Sevgili Özgür, "Okurken gözlerini satırlardan kaçırmak" ciddi bir ifade. Yukarıda alıntıladığın pasajın darbeli diliyle birleşince listeme ekledim. Önümüzdeki aylarda sıra gelince fikrimi söylerim. ÇRlarını okumadım. Deli Gücüğün kapağı kalmış aklımda. Bir büyücü asasını tutuyor,helezonik  ışınlar çıkıyordu etrafa. O kapaktan sonra kafada pas geçtim. Büyü, sihir, elfler, fantastik maceralar, bildik korku atmosferleri  falan artık kof geliyor. Mesela  Karabala serisini de okumuyorum. Atının üstünde bir kahramanın kılıcının peşinde gitmesi bana hitap etmiyor uzun süredir.
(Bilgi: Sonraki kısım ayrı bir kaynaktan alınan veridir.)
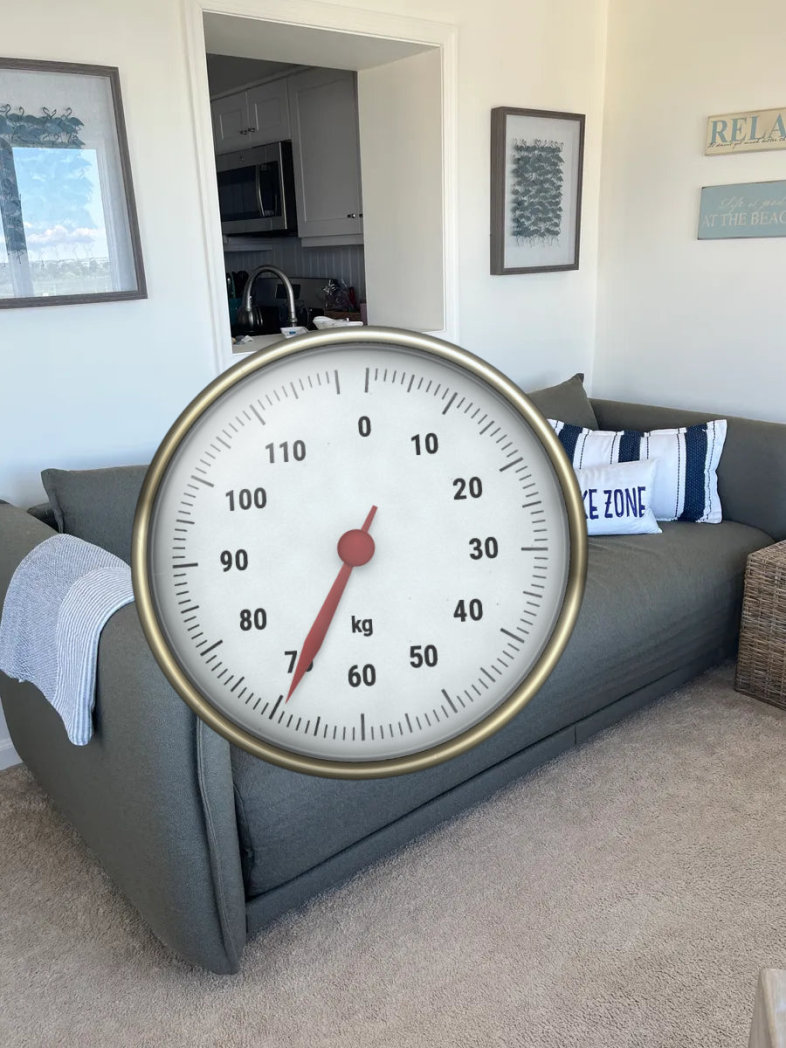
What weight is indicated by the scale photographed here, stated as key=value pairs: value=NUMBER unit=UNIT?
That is value=69 unit=kg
Denemem için yukarıda alıntıladığın pasaj gibi somut bir şeyler lazım. Bunların tadımlık değil, albümün tamamına yedirilmiş olması şart. Ömür kısa, okuma listeleri uzun.

Tekinsizlik kavramı üzerine konuşmaya niyetlendim bir an. Sonra vazgeçtim. Konu dağılacak. Ama niyetlenişimin de bilinmesini istedim. O yüzden bu kısmı silmiyorum. Aslında forumda dönemsel olarak belli kavramlar ya da konularda sohbet başlıkları açılabilir. Böylece "yeni çıkan ÇRları haber vermenin" yanında forumda daha zengin bir içerik üretilebilir belki. Sözgelimi iki hafta tekinsizlik üzerine muhabbet dönebilir. Geçen hafta Lovecraft okumuştum biraz. Onun "Picture in the House" hikayesinde "sensation of disquiet" tabiri geçiyordu. Ya da tekinsizlik weird tales ekolünün tam karşılığı olabilir mi? Sınırları nerede başlar nerede biter?

Türk işi bir ÇR okuyacaksam beklentilerim farklı oluyor. Siyasi eleştiri yapmayı geçtim, düzene başkaldırı bile aramıyorum ama sokakta yaşadığımız ince ince sosyopatolojik "kıyımların" hiç değilse "izlerini" bekliyorum hikayelerde. Kahramana yaslanan "tek adam" kolaycılığına kaçıp yalandan yan karakterlerle işi idare eden senaryolar oldukça, ben kendi yolumda Türk ÇR'ı kendi yolunda devam edeceğiz herhalde.  :)

Ahmet Oktay

Dayımın önerisi üzerine Michael Crichton'ın Küre isimli romanını okumaya başlamıştım. Kitap 4 bölüme ayrılmış, az önce 3. bölümü bitirdim ve devam etmek için sabırsızlanıyorum. Gözüm yorulmamış olsa soluksuz devam ederdim okumaya. Bilim kurgu, gerilim türlerinde tavsiye edebileceğim bir eser.